Something is unclear to me about inbound traffic and firewalls.
My first assumption is that a firewall - say for a home router - should block all inbound ports. If you don't block all inbound ports, then surely hackers on the Internet can send packets to the devices on your network?
But if all inbound ports are blocked, how does any traffic get in?
For example, my understanding is that a browser sets up a connection to a web server - talking to port 80 on the web server, and some randomly assigned port number on the browser/client end - say for example port 30222. Browser asks for a page, web server sends it back addressed to the clients ip address/port 30222.
If the web server can send data to port 30222, then why couldn't any random hacker send data to port 30222?
How does the firewall view this? Should it be configured to permit all inbound connections?
I understand that there are stateful firewalls that examine the connection request from the client and can therefore selectively allow traffic on precisely that combination of client/port -> server/port - that make sense.
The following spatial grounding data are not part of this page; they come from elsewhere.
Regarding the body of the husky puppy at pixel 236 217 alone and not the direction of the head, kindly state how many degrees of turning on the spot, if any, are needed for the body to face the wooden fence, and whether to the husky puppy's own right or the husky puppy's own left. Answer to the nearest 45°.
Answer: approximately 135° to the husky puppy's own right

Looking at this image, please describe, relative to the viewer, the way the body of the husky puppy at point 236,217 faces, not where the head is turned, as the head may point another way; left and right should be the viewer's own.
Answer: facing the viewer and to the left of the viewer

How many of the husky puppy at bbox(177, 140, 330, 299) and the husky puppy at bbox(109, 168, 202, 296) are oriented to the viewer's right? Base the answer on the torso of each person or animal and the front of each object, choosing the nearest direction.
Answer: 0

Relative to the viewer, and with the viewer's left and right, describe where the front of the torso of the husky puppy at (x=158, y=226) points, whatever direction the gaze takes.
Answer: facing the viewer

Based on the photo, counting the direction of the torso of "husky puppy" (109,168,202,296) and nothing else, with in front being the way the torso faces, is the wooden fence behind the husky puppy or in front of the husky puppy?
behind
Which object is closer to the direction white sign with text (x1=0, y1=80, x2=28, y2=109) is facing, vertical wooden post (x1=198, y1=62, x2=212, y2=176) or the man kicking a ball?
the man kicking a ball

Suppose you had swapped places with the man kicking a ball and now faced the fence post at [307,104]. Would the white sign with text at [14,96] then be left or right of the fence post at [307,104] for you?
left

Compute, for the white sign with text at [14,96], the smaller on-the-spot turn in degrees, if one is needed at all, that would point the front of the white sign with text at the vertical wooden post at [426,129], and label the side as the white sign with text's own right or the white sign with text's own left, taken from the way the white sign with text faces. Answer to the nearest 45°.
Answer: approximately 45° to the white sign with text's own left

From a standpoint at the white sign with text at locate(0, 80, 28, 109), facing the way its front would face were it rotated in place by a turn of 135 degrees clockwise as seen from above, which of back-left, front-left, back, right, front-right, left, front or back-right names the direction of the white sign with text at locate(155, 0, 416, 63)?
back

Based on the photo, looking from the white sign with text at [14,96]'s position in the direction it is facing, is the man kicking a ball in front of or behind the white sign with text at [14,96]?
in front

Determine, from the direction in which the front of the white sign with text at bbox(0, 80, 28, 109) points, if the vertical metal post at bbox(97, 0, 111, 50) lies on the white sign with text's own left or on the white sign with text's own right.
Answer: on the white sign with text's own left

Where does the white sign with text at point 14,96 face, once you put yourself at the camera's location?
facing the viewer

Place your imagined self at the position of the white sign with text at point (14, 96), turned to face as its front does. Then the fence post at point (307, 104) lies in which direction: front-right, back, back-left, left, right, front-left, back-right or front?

In that context I can see you could block all inbound firewall ports on the home router because the home router is able to ensure traffic that it lets in is only between devices for a connection initiated internally - it is not possible in such context for a random hacker to send packets to a device on the internal network.
BUT - I don't think all firewalls are stateful are they? What about non-stateful firewalls - do they require allowing all inbound traffic?
So it is not clear to me if a home firewall should block all inbound ports or not. And if it does block all inbound ports, how does any data get in if it is not a stateful packet inspection firewall?